The kids just thought they were having fun.


On Wednesday, parents came in to see the results of Ryerson Heights’s Jr. First Lego League, a group of 30 students in Grades 2 to 4 who participated in the after-school program.


“I like making new ideas for our creation,” said Grade 2 student Camren Axiak as he demonstrated the working parts of his group’s Lego volcano.


It was Camren’s love of building that prompted his mother, Darlene Axiak, to bring the Jr. First Lego League to Ryerson Heights, the only school in Brantford currently offering the program.


“In kindergarten, when other kids were making pictures of flowers and animals, Camren was drawing a blueprint of a water treatment plant,” she said.


The junior league was developed from First Lego League, a program for nine- to 14-year-olds. Both are a partnership between First (For Inspiration and Recognition of Science and Technology) and The Lego Group.


“It was started to promote more engineering and technology in the schools,” said Peggy Scott, the junior league co-ordinator who was at Ryerson Heights on Wednesday checking out the student creations. “We always celebrate sports but not engineering feats so much.”


Each year, a program theme is chosen related to a “real, happening problem,” said Scott. This year’s theme was Disaster Blaster. Students were asked to research the topic and even contact professionals in the field.
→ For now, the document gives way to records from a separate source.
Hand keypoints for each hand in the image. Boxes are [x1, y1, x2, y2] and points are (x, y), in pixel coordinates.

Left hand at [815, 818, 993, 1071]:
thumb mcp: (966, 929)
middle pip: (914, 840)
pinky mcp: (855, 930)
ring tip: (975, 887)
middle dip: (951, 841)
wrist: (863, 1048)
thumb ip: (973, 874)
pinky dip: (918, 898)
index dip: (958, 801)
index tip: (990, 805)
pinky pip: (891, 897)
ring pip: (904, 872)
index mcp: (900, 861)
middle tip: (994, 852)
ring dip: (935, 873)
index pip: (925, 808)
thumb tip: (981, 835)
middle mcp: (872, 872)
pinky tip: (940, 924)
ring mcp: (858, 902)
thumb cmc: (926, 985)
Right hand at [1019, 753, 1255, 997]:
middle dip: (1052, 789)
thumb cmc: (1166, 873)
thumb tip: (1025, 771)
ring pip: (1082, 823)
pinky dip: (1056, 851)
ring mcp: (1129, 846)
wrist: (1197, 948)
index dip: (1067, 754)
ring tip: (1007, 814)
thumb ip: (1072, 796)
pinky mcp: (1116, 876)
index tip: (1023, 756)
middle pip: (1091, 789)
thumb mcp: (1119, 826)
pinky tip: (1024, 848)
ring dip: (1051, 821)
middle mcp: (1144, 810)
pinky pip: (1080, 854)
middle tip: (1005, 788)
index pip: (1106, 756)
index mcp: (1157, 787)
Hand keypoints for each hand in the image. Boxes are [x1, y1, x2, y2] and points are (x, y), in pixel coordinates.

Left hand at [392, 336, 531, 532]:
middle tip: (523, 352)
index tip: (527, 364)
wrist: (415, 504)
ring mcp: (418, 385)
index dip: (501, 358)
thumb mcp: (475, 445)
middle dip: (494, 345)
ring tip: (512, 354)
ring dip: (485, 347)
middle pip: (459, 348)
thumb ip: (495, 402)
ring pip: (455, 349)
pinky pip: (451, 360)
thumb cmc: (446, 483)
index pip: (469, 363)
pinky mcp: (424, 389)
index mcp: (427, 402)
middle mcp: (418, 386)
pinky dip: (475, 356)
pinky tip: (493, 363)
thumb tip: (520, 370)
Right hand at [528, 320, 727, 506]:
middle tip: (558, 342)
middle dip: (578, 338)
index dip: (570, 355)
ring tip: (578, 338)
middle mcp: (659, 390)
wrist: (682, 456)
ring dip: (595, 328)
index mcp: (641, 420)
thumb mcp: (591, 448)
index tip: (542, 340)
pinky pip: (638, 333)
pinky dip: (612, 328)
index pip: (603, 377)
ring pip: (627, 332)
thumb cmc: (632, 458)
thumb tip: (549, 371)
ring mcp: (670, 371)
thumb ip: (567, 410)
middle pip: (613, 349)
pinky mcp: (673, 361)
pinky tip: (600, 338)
“The model has to be a simple machine with a motorized part,” said Scott. “It’s a wonderful, hands-on learning experience. They are using the Lego not just as a toy, but as a learning tool.”


Ryerson Heights students created models of tsunamis, volcanos, earthquakes and tornados and were asked to come up with disaster plans and recovery strategies for their little Lego people.


“I like to build crossbows,” said eight-year-old Molly Parkin, the only girl in her group of seven. “I like to play with Lego at home.”


Design and construction of their Lego models is done over a series of 90-minute after-school sessions.


Scott said the program can inspire young people to pursue further studies and careers in the fields of science, technology and engineering.


Almost 130 teams across Ontario are involved in this year’s program.